# ackie vivarium pictures please:)



## RUSTYROOY-RKO (Jun 15, 2008)

just want to take some ideas on how to decorate an ackie viv...
many thanks


----------



## Chuckwalla (Nov 6, 2008)

Hiya Mate
Have a gander in the Monitor & Tegu thread, some awesome Ackie enclosures on there, or failing that look in monitor mad profile


----------



## RUSTYROOY-RKO (Jun 15, 2008)

ok m8 ill have a look....thanks


----------



## RUSTYROOY-RKO (Jun 15, 2008)

bump...............


----------



## toad650 (Feb 9, 2009)

I've got a kinda double layer viv for my ackies with dog pull toys hanging up for them to climb over which they love. Not the best looking setup but it works ok. 

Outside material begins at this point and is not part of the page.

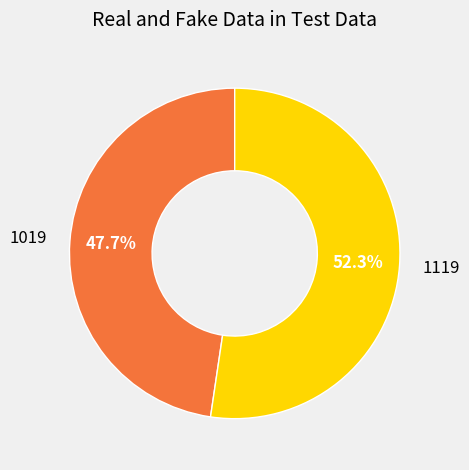

Is there a majority slice in this chart?

Yes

The top viv has got most of the heating and climbing stuff in it










The bottom one has some climbing stuff but no heating but with deap soil, was trying to simulate a cave or something, they don't seam to dig in it much.




























Hope you like :2thumb:


----------



## RUSTYROOY-RKO (Jun 15, 2008)

yeah it looks wicked,love the smaller viv you've got under it for digging....even if they don't dig :lol2:


----------



## petro69 (May 7, 2009)

RUSTYROOY-RKO said:


> yeah it looks wicked,love the smaller viv you've got under it for digging....even if they don't dig :lol2:


If you do a normal viv(not small one underneath) and give them at least 4" of mix top soil (sterilized) from b&q and play sand 50/50 they will burrow and the love it but it needs a heat in the viv. so they don't have it to cold in the burrows. hope that helps:2thumb:


----------